[[ Exercise passage open ]]

Each transcript we collected was considered non-coding in the resource it came from. However, the same transcript might be assigned mutually exclusive annotations in different resources due to respective standards of distinguishing non-coding from protein-coding RNAs.

Therefore, we used two screening criteria for all transcripts in NONCODE version 4.0 to ensure no inclusion of protein-coding transcripts. First, all transcripts kept by the redundancy elimination step were compared with a reference set containing known protein-coding RNAs from Ensembl and RefSeq by Cuffcompare. Those completely matching protein-coding transcripts, annotated with class code ‘=’, were discarded. Second, the coding potential of each transcript was evaluated by our CNCI program (25). Transcripts classified into coding sequences by CNCI were discarded. The left transcripts were kept with high confidence to be non-coding and entered into NONCODE. Finally, 595 854 ncRNAs were finally recorded. Data expansion of NONCODE mainly resulted from new collection of lncRNAs of human and mouse. In all of the 210 831 lncRNA transcripts of the final catalog of NONCODE, 95 135 and 67 628 come from human and mouse, respectively, whereas the other 48 068 come from other organisms.

DEFINITION AND CATEGORIZATION OF lncRNA GENES

LncRNAs are similar to mRNAs in regards to alternative splicing (26), thus we united genomic sequences encoding a coherent set of overlapping lncRNAs into an lncRNA gene, following the classical definition of ‘gene’ for protein-coding RNAs. Different transcripts that intersected any exons of one other and resided on the same DNA strand were considered to belong to the same gene and clustered into a single gene record. In this way, 56 018 and 46 475 lncRNA genes were generated from 95 135 and 67 628 lncRNAs for human and mouse, respectively. Both lncRNA transcripts and genes were designated systematically in NONCODE. LncRNA transcripts from a same organism were numbered subsequently, starting with ‘NON’ followed by a symbol representing the organism. For example, ‘NONMMUT000020' denotes a transcript from mouse (the beginning ‘NON’ stands for ‘noncoding’; the following ‘MMU' stands for ‘Mus musculus'; the next letter ‘T' stands for ‘transcript'). Likewise, lncRNA genes were named sequentially with the middle letter ‘T' replaced by ‘G' representing ‘gene'.

[[ Exercise passage closed ]]
[[ Entries provided open ]]

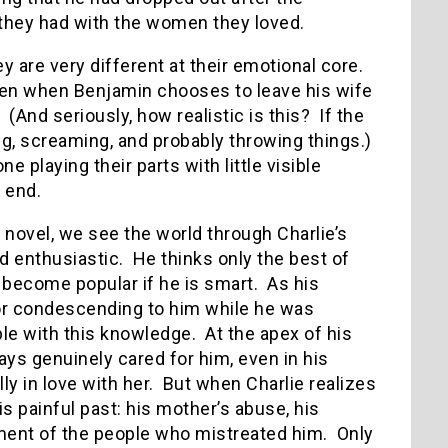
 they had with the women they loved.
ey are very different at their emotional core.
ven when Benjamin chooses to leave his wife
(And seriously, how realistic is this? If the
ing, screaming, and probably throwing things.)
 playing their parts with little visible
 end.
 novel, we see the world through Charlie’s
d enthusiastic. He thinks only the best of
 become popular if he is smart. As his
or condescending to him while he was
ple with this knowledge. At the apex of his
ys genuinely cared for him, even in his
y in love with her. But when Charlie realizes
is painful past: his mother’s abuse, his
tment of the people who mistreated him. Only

[[ Entries provided closed ]]
[[ Entries provided open ]]

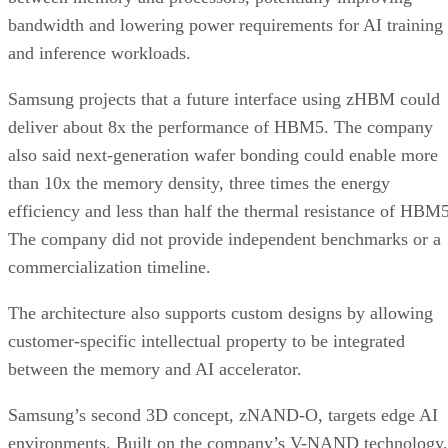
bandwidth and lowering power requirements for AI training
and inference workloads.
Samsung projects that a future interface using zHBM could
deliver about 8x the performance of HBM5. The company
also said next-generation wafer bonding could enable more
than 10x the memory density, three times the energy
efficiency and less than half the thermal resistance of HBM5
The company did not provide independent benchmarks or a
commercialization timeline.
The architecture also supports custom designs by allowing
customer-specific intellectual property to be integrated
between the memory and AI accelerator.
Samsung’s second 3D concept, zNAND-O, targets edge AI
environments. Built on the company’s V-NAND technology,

[[ Entries provided closed ]]

Repeat the NONCODE text from "Each transcript we" up to and including "from protein-coding RNAs.", with "mutually exclusive" changed to "conflicting".

Each transcript we collected was considered non-coding in the resource it came from. However, the same transcript might be assigned conflicting annotations in different resources due to respective standards of distinguishing non-coding from protein-coding RNAs.